Using tables and figures from the paper "A Framework for Risk Premia Investing: Anywhere to Hide" by Kari Vatanen and Antti Suhonen, we can see that there are ARP strategies that are equity beta sensitive and bond sensitive. The simplest breakdown is that carry strategies have, on average, more equity beta exposure while momentum, trend, and value are more bond sensitive. If you are looking for defensive strategies focus on momentum and trend. Carry may have low equity beta but will still be more sensitive to a risky asset move. This is one of the clear reasons why carry and trend provide good diversification benefit when combined in a portfolio.
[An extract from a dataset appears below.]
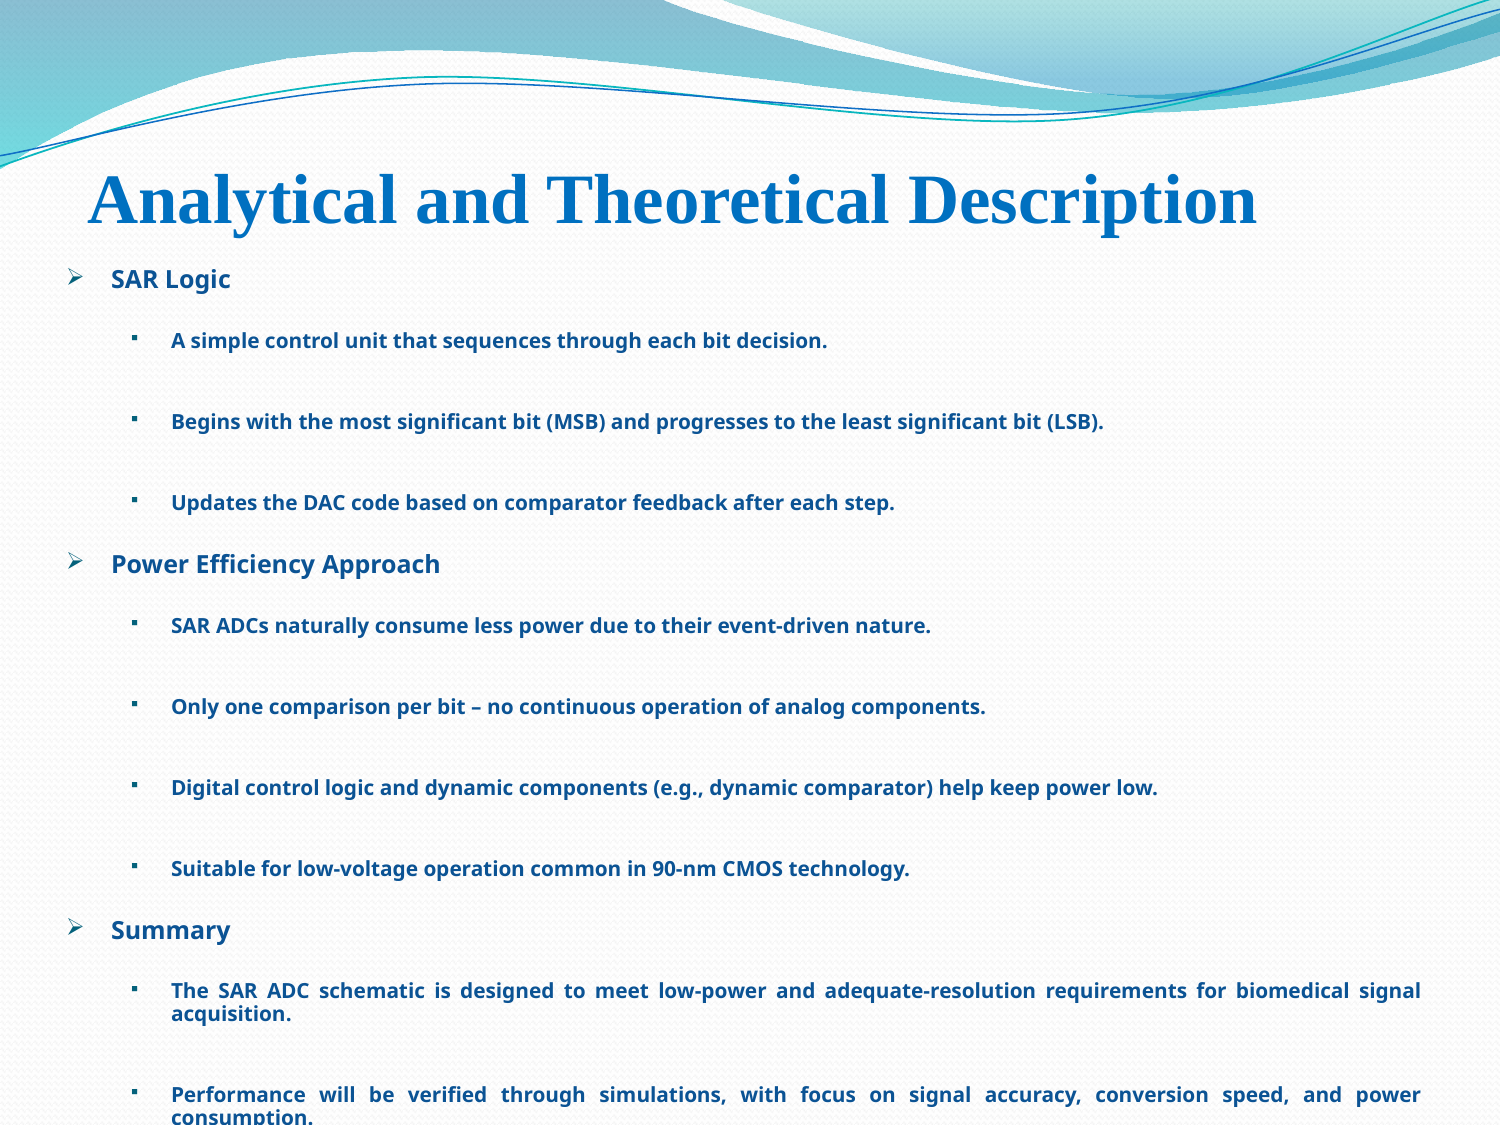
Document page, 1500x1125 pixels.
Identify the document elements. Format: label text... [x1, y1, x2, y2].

list SAR Logic A simple control unit that sequences through each bit decision. Begins with the most significant bit (MSB) and progresses to the least significant bit (LSB). Updates the DAC code based on comparator feedback after each step. Power Efficiency Approach SAR ADCs naturally consume less power due to their event-driven nature. Only one comparison per bit – no continuous operation of analog components. Digital control logic and dynamic components (e.g., dynamic comparator) help keep power low. Suitable for low-voltage operation common in 90-nm CMOS technology. Summary The SAR ADC schematic is designed to meet low-power and adequate-resolution requirements for biomedical signal acquisition. Performance will be verified through simulations, with focus on signal accuracy, conversion speed, and power consumption. [51, 259, 1437, 1125]
title Analytical and Theoretical Description [87, 50, 1500, 238]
These alternative risk premia strategies will also be affected differently by "good" and "bad" times. The beta in up markets may not be the same as the beta in down markets as seen in the table below which compares betas in different quintiles.

The differences in betas can be visually displayed in a graph between betas for the lowest quintiles versus all other quintiles. A difference away from the straight line tells us the amount of beta variation risk. This dispersion is what will surprise investors who expect protection from low beta and don't get it when needed for some strategies or get more diversification than expected with other strategies. Data below the line states that estimated beta in the lowest quantile is lower than the other quantiles. Those above the line suggest greater beta risk.
For a selected number of ARP strategies versus bond betas, the researchers found that for low bond return periods, the bond beta exposure increases. This is not for all of the ARP strategies. The graph displays those that show the biggest differences between quantiles. It is notable that there is less dispersion across equity betas than the sensitive bond beta strategies. The risk with carry is not that there will be a large deviation in equity beta during the worst equity quantile but that carry will become more "bad bond" sensitive in the worst bond quantiles. 
One of the core reasons for holding a portfolio of alternative risk premia is to provide diversification for core equity and bond holdings. All ARPs are not alike with respect to their equity and bond betas, and their stability changes with the market environment. Checking their betas and stress for different market environment is critical for understanding risk exposures.